QUOTED PASSAGE:
The five opposition parties won 100 of the 169 seats in parliament, enough to unseat the centre-right coalition headed by Conservative Erna Solberg, according to results with 99.7 percent of all votes counted.
More than 42 percent of the electorate voted in advance.
Støre spoke to jubilant Labour supporters at the party’s election night event and said years of patience have paid off.
“We have waited, we have hoped and worked so hard, and now we can finally say, we did it,” Støre said at the event.
Labour were able to secure their pre-election dream majority consisting of themselves and the Socialist Left Party and Centre Party.
“Today folks, we are celebrating a change,” he said of Labour’s return to government after eight years in opposition.
Støre will be Norway’s 36th prime minister since 1873.
The Labour Party and Støre, have secured an absolute majority of 89 seats in parliament with its preferred allies, the Centre Party and the Socialist Left Party.
If the three parties are able to form a coalition in the coming weeks it would eliminate the need to rely on the support of the two other opposition parties, the Greens and the communist Red Party.

INFORMATION PROVIDED:
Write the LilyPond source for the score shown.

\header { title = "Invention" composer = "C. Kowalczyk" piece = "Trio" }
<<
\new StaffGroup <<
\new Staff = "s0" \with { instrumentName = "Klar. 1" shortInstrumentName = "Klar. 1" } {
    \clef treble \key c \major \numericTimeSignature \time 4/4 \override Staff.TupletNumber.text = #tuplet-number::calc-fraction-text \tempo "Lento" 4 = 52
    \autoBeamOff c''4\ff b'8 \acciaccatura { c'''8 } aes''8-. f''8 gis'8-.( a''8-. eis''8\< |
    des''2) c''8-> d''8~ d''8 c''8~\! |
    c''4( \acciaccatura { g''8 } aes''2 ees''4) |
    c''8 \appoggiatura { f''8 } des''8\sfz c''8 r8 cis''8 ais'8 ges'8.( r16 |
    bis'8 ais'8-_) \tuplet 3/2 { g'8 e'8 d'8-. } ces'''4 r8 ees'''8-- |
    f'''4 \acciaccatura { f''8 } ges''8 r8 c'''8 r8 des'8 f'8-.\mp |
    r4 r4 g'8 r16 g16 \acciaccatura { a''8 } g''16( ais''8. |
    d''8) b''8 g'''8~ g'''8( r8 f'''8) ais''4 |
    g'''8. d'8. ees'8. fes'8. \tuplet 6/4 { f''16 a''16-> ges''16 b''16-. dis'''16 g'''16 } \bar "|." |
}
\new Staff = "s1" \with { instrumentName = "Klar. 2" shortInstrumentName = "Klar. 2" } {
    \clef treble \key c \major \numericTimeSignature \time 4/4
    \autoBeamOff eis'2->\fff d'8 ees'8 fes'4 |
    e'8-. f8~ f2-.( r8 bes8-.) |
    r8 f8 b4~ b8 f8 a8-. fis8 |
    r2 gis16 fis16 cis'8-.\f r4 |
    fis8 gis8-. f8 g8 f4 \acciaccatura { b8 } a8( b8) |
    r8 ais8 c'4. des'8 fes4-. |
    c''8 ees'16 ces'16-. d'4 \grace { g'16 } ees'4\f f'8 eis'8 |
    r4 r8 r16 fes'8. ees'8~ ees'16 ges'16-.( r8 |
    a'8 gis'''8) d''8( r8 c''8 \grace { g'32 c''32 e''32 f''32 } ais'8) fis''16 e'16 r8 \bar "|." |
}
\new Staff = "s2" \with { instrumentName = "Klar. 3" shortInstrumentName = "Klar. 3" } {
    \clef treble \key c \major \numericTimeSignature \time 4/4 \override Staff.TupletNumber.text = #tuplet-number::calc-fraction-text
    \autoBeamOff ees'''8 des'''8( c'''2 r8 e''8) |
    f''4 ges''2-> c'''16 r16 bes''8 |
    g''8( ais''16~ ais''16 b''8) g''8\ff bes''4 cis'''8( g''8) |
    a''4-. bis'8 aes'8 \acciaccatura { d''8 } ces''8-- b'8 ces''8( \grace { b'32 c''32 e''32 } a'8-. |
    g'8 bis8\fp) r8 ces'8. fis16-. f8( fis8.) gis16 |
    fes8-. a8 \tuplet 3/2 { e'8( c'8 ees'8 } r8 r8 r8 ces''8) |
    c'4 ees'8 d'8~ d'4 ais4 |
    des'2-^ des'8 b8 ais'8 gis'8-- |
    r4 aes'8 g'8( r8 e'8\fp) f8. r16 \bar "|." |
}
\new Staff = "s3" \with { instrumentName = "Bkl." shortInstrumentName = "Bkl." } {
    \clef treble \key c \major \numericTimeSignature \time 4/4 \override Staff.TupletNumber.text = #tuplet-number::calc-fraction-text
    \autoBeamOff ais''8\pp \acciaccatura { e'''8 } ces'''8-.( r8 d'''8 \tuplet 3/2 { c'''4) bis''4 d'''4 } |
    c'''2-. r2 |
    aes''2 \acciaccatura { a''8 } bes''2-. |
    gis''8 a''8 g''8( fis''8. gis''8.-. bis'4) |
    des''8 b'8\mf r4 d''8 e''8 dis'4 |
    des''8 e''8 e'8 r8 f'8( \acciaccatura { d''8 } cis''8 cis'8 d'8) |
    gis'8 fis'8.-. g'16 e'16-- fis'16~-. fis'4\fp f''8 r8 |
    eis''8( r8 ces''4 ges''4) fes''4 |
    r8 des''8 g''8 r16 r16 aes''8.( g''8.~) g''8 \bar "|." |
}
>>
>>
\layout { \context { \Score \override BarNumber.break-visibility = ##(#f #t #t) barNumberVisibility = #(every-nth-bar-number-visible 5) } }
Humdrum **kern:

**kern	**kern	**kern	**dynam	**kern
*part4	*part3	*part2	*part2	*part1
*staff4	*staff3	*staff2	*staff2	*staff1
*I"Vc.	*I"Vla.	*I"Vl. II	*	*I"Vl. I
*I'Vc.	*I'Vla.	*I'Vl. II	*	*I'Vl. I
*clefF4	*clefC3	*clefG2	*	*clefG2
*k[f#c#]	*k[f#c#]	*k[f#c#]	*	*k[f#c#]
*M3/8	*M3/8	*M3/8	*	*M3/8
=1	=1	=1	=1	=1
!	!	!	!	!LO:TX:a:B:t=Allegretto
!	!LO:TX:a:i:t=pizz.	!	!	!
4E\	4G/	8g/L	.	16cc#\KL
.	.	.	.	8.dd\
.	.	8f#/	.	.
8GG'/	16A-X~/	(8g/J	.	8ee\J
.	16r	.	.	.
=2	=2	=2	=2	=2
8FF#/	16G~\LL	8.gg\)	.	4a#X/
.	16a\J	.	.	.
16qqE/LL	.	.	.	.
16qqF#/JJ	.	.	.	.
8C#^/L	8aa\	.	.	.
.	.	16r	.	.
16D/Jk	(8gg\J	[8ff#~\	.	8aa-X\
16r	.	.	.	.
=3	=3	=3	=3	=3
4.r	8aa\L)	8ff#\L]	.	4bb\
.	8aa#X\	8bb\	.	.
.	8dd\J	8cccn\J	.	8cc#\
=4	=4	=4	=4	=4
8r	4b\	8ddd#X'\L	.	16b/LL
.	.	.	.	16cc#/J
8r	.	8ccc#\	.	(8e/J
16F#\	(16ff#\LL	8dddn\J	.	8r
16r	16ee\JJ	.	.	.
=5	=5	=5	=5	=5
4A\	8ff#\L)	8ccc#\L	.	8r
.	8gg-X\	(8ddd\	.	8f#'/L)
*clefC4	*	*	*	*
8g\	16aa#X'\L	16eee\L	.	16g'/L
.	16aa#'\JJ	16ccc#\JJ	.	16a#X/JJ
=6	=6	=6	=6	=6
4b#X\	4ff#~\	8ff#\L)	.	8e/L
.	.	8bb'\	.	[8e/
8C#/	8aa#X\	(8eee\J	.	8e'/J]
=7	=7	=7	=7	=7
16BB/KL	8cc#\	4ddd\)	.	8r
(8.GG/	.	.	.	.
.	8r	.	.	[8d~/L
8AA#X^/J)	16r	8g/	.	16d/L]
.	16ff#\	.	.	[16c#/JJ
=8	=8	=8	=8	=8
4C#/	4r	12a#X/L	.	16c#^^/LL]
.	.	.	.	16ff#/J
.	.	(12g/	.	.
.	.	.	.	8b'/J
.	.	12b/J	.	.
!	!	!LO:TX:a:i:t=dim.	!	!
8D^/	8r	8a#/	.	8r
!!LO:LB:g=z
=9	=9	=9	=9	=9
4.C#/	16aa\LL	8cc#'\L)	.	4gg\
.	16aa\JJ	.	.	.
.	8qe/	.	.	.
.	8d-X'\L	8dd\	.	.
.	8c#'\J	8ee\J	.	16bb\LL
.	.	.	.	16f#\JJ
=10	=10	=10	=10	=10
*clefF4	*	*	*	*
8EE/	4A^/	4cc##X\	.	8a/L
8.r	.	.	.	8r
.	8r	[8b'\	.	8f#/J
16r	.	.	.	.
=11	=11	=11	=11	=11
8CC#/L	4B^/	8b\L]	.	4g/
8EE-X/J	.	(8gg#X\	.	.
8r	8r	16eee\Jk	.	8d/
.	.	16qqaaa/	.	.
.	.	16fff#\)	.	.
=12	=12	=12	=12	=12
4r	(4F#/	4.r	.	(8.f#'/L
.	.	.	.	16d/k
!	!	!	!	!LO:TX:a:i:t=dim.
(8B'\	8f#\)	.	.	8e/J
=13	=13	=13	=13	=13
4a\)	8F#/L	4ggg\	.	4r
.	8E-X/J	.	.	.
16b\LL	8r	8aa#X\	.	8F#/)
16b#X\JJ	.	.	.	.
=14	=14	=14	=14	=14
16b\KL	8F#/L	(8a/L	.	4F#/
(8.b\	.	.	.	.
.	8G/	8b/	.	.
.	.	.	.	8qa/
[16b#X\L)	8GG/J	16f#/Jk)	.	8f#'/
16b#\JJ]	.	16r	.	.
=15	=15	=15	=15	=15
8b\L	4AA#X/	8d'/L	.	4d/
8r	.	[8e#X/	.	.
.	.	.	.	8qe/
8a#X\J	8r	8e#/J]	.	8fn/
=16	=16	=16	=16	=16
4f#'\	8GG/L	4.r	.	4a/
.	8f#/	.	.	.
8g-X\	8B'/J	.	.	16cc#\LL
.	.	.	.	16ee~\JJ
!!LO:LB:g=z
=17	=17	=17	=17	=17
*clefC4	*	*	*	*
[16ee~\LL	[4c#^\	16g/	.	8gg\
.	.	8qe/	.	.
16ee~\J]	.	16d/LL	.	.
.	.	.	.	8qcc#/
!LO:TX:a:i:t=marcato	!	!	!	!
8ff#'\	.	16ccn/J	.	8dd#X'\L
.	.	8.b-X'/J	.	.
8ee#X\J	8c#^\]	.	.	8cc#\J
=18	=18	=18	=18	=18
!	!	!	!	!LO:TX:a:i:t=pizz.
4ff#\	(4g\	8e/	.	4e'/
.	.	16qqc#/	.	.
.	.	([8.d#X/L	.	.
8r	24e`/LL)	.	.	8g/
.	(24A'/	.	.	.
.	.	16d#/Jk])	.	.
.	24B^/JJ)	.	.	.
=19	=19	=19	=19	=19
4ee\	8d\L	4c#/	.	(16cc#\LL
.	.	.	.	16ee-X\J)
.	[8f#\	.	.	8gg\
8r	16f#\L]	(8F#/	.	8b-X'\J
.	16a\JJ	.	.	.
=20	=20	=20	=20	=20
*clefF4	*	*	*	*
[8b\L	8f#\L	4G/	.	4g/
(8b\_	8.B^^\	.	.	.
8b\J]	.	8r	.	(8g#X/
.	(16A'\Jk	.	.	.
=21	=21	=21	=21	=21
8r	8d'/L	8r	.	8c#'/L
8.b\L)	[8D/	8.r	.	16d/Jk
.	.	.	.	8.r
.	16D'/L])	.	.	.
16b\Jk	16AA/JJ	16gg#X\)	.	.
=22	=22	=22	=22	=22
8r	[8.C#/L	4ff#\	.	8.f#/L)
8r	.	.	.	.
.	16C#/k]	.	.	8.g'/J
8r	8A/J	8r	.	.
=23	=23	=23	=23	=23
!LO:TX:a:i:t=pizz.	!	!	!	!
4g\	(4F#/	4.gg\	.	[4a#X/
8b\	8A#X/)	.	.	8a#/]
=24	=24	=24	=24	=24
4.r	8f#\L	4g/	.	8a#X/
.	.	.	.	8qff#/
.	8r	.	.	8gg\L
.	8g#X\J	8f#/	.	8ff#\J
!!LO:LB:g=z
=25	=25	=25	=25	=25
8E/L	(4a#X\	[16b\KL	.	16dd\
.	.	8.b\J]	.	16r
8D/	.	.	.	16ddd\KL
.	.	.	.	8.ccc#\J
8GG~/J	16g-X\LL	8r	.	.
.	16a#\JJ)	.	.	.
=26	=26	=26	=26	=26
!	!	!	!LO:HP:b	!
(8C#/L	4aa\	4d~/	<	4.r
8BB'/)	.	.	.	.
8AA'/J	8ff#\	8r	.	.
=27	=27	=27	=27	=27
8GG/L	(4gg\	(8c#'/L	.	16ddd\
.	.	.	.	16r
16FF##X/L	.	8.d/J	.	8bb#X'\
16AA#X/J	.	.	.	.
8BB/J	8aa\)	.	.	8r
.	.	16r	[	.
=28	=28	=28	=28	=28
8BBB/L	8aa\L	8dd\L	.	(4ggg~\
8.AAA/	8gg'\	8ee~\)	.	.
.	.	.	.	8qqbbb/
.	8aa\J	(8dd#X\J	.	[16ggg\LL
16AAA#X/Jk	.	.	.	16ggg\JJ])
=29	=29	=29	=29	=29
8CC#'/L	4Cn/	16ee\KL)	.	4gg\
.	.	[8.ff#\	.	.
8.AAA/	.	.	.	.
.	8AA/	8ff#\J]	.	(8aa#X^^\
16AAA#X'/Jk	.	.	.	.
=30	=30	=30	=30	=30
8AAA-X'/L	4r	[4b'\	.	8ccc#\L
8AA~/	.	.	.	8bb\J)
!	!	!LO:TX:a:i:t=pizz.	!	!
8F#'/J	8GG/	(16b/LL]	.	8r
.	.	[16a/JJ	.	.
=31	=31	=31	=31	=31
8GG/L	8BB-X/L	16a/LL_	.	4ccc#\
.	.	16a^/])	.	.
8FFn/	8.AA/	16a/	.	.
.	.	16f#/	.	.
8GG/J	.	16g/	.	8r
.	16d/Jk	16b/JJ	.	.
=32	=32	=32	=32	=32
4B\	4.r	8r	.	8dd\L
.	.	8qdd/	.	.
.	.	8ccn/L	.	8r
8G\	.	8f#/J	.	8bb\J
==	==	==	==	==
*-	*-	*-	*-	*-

WHAT YOU SHOULD DO: Rewrite the election report's paragraph that begins "The five opposition parties won" in fewer words, keeping its main facts. The rows are separate material and are not part of the election report.

YOUR RESPONSE: With 99.7 percent of votes counted, the five opposition parties had won 100 of parliament's 169 seats, enough to unseat Conservative Erna Solberg's center-right coalition.